◆ **What the exercise asks**:
Give the data again in full, with every character unchanged.

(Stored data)
==================================================
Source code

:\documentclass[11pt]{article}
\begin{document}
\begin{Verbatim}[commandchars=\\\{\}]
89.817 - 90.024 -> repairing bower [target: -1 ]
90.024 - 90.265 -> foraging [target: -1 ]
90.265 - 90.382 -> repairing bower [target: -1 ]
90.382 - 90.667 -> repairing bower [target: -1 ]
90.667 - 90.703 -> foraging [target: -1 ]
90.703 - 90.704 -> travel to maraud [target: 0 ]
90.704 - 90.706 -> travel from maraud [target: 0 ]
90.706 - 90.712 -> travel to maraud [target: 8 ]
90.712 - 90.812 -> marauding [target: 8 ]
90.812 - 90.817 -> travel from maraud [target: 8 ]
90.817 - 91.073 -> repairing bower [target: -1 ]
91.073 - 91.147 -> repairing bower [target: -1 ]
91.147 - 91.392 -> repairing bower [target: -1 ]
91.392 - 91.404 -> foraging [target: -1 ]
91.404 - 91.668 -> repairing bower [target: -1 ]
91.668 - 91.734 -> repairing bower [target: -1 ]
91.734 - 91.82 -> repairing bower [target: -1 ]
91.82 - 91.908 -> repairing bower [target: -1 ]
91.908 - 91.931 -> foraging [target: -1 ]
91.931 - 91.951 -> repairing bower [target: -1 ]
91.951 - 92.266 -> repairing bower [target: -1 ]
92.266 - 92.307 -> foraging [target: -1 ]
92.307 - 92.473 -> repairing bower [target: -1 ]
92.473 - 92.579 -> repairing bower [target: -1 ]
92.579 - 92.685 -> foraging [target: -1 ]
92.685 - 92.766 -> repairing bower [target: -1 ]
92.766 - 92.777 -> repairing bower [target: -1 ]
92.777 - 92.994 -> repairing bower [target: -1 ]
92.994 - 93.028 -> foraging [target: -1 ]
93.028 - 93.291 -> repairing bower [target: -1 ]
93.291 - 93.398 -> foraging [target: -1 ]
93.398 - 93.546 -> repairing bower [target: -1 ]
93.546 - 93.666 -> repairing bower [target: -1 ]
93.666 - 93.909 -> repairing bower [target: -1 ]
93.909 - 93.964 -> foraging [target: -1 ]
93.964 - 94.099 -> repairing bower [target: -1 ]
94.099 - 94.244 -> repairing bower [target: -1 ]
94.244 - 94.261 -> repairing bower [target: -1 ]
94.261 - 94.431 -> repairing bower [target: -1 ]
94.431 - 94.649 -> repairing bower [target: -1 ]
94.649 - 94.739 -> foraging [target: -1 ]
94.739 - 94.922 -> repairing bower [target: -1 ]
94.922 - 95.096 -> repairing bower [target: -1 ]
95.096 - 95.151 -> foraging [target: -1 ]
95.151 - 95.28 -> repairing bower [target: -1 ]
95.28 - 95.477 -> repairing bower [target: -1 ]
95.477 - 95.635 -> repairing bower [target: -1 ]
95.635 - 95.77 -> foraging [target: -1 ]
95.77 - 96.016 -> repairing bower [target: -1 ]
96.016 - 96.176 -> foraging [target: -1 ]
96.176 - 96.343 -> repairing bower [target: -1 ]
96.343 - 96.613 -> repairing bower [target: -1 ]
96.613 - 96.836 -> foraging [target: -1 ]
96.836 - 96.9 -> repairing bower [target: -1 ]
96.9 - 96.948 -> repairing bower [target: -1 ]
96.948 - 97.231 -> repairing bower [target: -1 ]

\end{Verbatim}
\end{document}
==================================================
◆ **Exercise response**:
Source code

:\documentclass[11pt]{article}
\begin{document}
\begin{Verbatim}[commandchars=\\\{\}]
89.817 - 90.024 -> repairing bower [target: -1 ]
90.024 - 90.265 -> foraging [target: -1 ]
90.265 - 90.382 -> repairing bower [target: -1 ]
90.382 - 90.667 -> repairing bower [target: -1 ]
90.667 - 90.703 -> foraging [target: -1 ]
90.703 - 90.704 -> travel to maraud [target: 0 ]
90.704 - 90.706 -> travel from maraud [target: 0 ]
90.706 - 90.712 -> travel to maraud [target: 8 ]
90.712 - 90.812 -> marauding [target: 8 ]
90.812 - 90.817 -> travel from maraud [target: 8 ]
90.817 - 91.073 -> repairing bower [target: -1 ]
91.073 - 91.147 -> repairing bower [target: -1 ]
91.147 - 91.392 -> repairing bower [target: -1 ]
91.392 - 91.404 -> foraging [target: -1 ]
91.404 - 91.668 -> repairing bower [target: -1 ]
91.668 - 91.734 -> repairing bower [target: -1 ]
91.734 - 91.82 -> repairing bower [target: -1 ]
91.82 - 91.908 -> repairing bower [target: -1 ]
91.908 - 91.931 -> foraging [target: -1 ]
91.931 - 91.951 -> repairing bower [target: -1 ]
91.951 - 92.266 -> repairing bower [target: -1 ]
92.266 - 92.307 -> foraging [target: -1 ]
92.307 - 92.473 -> repairing bower [target: -1 ]
92.473 - 92.579 -> repairing bower [target: -1 ]
92.579 - 92.685 -> foraging [target: -1 ]
92.685 - 92.766 -> repairing bower [target: -1 ]
92.766 - 92.777 -> repairing bower [target: -1 ]
92.777 - 92.994 -> repairing bower [target: -1 ]
92.994 - 93.028 -> foraging [target: -1 ]
93.028 - 93.291 -> repairing bower [target: -1 ]
93.291 - 93.398 -> foraging [target: -1 ]
93.398 - 93.546 -> repairing bower [target: -1 ]
93.546 - 93.666 -> repairing bower [target: -1 ]
93.666 - 93.909 -> repairing bower [target: -1 ]
93.909 - 93.964 -> foraging [target: -1 ]
93.964 - 94.099 -> repairing bower [target: -1 ]
94.099 - 94.244 -> repairing bower [target: -1 ]
94.244 - 94.261 -> repairing bower [target: -1 ]
94.261 - 94.431 -> repairing bower [target: -1 ]
94.431 - 94.649 -> repairing bower [target: -1 ]
94.649 - 94.739 -> foraging [target: -1 ]
94.739 - 94.922 -> repairing bower [target: -1 ]
94.922 - 95.096 -> repairing bower [target: -1 ]
95.096 - 95.151 -> foraging [target: -1 ]
95.151 - 95.28 -> repairing bower [target: -1 ]
95.28 - 95.477 -> repairing bower [target: -1 ]
95.477 - 95.635 -> repairing bower [target: -1 ]
95.635 - 95.77 -> foraging [target: -1 ]
95.77 - 96.016 -> repairing bower [target: -1 ]
96.016 - 96.176 -> foraging [target: -1 ]
96.176 - 96.343 -> repairing bower [target: -1 ]
96.343 - 96.613 -> repairing bower [target: -1 ]
96.613 - 96.836 -> foraging [target: -1 ]
96.836 - 96.9 -> repairing bower [target: -1 ]
96.9 - 96.948 -> repairing bower [target: -1 ]
96.948 - 97.231 -> repairing bower [target: -1 ]

\end{Verbatim}
\end{document}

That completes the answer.